Data FactSet menunjukkan perusahaan S&P 500 SPX menghasilkan sekitar 40% dari pendapatan mereka di luar negeri, dengan China menjadi pasar terbesar di luar AS. Baru-baru ini, yuan China telah mengalami pelemahan yang signifikan dibandingkan dengan dolar sebagai pemulihan dan masalah ekonomi pasca-COVID-19 yang terhenti di sektor real estat domestik telah membebani saham China dan yuan. Selama sebulan terakhir, S&P 500 telah turun 3%. Yuan China, diperdagangkan di pasar domestik turun menjadi 7,3 terhadap dolar pada hari Kamis, menyentuh level terlemah terhadap greenback sejak akhir 2007, data FactSet menunjukkan.

Beberapa faktor berkontribusi terhadap penguatan dolar, termasuk tanda-tanda bahwa ekonomi AS berada dalam kondisi yang lebih baik daripada China dan Eropa. Perkiraan PDB real-time dari Federal Reserve Atlanta menunjukkan ekonomi AS berkembang sebesar 5,8% selama kuartal ketiga, kecepatan yang hampir tidak diantisipasi oleh siapa pun tahun lalu. Sebagai perbandingan, China berada di puncak deflasi, data resmi menunjukkan, sementara ekonomi zona euro telah lesu sejak mencatat kontraksi PDB dua kuartal berturut-turut.

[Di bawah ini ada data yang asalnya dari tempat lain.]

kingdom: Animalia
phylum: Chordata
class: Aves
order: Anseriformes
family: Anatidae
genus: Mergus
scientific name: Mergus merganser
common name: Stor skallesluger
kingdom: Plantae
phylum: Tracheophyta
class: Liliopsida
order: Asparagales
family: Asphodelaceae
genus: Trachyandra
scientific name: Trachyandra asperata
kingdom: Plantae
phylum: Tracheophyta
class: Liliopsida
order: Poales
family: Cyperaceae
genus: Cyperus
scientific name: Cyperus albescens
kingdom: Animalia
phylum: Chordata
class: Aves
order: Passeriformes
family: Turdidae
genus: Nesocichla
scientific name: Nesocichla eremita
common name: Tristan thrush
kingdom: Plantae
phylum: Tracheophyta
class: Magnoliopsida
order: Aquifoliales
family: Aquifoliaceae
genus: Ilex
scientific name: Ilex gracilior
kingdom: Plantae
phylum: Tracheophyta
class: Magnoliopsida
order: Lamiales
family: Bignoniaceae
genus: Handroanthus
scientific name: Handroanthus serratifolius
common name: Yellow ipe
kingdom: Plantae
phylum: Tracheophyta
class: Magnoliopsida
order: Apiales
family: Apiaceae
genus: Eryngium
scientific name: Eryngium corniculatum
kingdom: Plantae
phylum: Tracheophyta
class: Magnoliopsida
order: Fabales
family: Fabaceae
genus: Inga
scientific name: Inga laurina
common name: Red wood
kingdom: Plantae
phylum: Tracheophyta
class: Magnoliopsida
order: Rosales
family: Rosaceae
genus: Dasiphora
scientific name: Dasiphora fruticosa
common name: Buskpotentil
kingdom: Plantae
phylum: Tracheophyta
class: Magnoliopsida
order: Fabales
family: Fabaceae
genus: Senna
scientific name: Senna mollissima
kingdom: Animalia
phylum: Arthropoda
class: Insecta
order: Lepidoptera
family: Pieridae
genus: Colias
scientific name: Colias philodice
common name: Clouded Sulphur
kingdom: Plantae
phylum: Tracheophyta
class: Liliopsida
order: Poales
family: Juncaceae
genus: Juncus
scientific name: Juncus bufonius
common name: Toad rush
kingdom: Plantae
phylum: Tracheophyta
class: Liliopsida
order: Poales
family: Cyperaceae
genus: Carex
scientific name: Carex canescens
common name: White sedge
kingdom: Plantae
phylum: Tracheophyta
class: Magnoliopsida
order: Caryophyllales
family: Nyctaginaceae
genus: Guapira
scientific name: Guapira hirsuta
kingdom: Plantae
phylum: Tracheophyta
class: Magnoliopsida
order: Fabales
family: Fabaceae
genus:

Pertumbuhan ekonomi yang kuat dapat menyebabkan inflasi di AS untuk kembali berakselerasi, kata para ekonom, yang membantu meningkatkan dolar dengan mendorong imbal hasil Treasury, termasuk “hasil riil” penyesuaian inflasi, lebih tinggi. Ekspektasi bahwa suku bunga di AS dapat tetap lebih tinggi daripada di ekonomi utama lainnya, termasuk Eropa, Inggris, dan Jepang, lebih lama juga membantu memperkuat mata uang. Yield Obligasi AS tenor 10-tahun menembus di atas 4,3% minggu ini untuk diperdagangkan pada level tertinggi sejak krisis keuangan 2008, data FactSet menunjukkan.